The reason is that the market has full expectations for the Fed to reduce QE, and the risk of causing turbulence in the international market in the short term is controllable. Specifically, since the second half of this year, the Fed has repeatedly communicated with the market on the reduction of QE, and its monetary policy adjustment rhythm and strength are basically in line with market expectations, and the market generally expects that the process of normalization of the Fed's monetary policy is gradual, and the impact on the international financial market and the Chinese foreign exchange market will gradually decrease.

Second, the emerging economies' own soundness has been improved, and their adaptability to the Fed's monetary policy adjustment has been enhanced. For example, during the Fed's quantitative easing monetary policy, there was not much money flowing directly to emerging markets. According to the International Finance Association, from April last year to September this year, the average monthly inflow of overseas funds into the financial markets of emerging market countries other than China was significantly lower than that of 2009-2013 (the Fed implemented quantitative easing monetary policy in the last round), in addition, in recent years, emerging markets themselves have significantly improved their economic fundamentals, such as the current account deficit as a proportion of GDP has narrowed significantly, the growth of external debt has slowed down and foreign exchange reserves have increased, and the ability to combat external risks has been enhanced.

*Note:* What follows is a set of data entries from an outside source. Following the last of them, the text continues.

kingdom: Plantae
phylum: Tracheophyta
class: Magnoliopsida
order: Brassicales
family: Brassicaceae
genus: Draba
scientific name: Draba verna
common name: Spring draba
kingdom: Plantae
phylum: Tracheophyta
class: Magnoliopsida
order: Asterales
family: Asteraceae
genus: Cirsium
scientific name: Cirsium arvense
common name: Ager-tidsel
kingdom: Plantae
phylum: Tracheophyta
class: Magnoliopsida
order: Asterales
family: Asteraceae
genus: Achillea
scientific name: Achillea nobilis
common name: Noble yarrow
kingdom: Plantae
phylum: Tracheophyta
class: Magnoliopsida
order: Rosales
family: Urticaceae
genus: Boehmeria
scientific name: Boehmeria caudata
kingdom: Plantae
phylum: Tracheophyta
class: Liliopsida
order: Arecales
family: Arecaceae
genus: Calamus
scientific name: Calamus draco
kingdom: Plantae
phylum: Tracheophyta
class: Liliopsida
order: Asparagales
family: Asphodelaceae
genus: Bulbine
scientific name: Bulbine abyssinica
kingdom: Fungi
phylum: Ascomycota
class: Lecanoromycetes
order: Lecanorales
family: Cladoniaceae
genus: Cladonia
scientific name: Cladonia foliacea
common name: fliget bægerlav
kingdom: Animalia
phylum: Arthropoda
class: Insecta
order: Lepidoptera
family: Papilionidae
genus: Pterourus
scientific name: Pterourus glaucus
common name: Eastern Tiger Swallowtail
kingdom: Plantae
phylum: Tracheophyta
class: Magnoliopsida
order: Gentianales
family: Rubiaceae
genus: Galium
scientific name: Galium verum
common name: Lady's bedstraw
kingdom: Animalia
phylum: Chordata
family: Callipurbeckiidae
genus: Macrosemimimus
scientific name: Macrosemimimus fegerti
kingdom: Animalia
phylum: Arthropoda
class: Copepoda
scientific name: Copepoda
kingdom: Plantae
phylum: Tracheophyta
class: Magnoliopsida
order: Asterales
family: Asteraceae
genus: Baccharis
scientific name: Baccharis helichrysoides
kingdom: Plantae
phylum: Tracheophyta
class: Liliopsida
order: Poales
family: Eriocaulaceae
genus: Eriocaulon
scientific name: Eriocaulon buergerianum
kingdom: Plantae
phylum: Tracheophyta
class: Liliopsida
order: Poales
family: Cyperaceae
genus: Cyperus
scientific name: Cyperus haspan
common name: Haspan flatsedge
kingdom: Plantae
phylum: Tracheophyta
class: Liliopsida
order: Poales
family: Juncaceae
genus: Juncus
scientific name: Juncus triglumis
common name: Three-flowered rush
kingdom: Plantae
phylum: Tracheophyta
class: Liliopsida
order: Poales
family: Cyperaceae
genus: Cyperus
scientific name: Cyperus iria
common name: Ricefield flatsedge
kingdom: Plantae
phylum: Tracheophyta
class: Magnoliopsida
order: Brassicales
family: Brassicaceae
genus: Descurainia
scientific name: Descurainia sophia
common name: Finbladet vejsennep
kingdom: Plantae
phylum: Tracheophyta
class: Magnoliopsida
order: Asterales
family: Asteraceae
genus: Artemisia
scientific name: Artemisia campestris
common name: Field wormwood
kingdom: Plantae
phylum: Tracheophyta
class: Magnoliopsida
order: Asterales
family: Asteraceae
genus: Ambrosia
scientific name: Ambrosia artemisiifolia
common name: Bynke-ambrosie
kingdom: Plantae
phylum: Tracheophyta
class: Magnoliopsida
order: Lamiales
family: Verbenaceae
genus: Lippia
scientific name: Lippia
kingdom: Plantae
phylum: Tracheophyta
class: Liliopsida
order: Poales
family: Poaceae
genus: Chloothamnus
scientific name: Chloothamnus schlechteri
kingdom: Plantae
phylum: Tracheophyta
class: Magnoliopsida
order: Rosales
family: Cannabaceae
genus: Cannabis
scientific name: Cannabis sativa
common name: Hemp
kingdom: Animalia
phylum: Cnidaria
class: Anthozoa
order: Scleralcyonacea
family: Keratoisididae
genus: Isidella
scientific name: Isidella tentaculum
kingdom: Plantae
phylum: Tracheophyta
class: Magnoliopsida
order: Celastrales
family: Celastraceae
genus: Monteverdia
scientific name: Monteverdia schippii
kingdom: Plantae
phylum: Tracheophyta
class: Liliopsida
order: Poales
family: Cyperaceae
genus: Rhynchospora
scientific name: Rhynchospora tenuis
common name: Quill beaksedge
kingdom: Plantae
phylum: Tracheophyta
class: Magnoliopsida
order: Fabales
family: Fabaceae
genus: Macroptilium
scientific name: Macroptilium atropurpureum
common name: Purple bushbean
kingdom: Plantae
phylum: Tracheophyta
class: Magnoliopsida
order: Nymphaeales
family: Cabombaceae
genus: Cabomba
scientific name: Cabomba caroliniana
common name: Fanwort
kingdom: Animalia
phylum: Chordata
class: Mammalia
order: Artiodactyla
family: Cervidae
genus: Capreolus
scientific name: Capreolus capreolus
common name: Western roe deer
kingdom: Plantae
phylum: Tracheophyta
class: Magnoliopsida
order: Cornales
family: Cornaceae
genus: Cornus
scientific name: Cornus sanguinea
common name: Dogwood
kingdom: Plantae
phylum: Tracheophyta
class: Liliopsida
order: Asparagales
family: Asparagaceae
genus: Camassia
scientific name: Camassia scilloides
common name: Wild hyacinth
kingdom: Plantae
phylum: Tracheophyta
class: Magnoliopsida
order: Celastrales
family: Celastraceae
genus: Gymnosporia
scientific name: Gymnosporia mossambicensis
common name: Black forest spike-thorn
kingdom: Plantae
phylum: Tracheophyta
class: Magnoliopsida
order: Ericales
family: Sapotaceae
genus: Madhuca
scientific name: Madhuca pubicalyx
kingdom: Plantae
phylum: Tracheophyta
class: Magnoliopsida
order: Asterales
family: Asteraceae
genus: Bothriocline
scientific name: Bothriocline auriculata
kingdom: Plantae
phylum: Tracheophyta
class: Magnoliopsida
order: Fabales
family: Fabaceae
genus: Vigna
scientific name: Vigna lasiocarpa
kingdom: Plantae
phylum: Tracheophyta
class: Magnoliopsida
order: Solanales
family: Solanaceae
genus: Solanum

Third, China's macroeconomic fundamentals are stable, the foreign exchange market is becoming more and more mature, the structure of foreign debt is constantly optimized, and the ability to resist external shocks has been significantly enhanced. At the macro level, the resilience of China's economic development continues to appear, the main macroeconomic indicators are stable in a reasonable range, the current account surplus is also in the equilibrium range, the internal and external economic balance is solid, at the same time, the two-way opening of the financial market is steadily advancing, and the two-way balanced flow of cross-border funds is steadily advancing; the flexibility of the RMB exchange rate continues to increase, which is conducive to releasing the pressure of depreciation; at the micro level, the external debt structure continues to be optimized, and during the period when the Fed adopts quantitative easing monetary policy, China's foreign currency external debt growth rate is less than half of the period from 2009 to 2013, and the growth of local currency foreign debt is mainly caused by foreign investors investing in bonds in China, of which there are more long-term bonds and higher stability. At the same time, the share of financing external debt fell from 79% at the end of 2014 to 55% at the end of June 2021, and a significant proportion of financing external debt is trade-related (i.e. trade credit), making such risks relatively low. Overall, in recent years, the stability of China's external debt has been relatively high, and indicators such as debt ratio, debt service ratio and debt ratio are within the international safety line.

Wang Chunying said bluntly that although the Fed or the policy adjustment will not change the pattern of China's basic balance of payments and the basic stability of the RMB exchange rate. However, SAFE will remain highly concerned about whether US inflation will continue to hover high in the future and its impact on the Fed's accelerated pace of interest rate hikes. In the future, SAFE will maintain the determination of policies, adhere to bottom-line thinking, coordinate security and development, promote reform and opening up in the foreign exchange field, continue to maintain the flexibility of the RMB exchange rate, and continuously improve the two-in-one management framework of "macro-prudential + micro-supervision" in the foreign exchange market.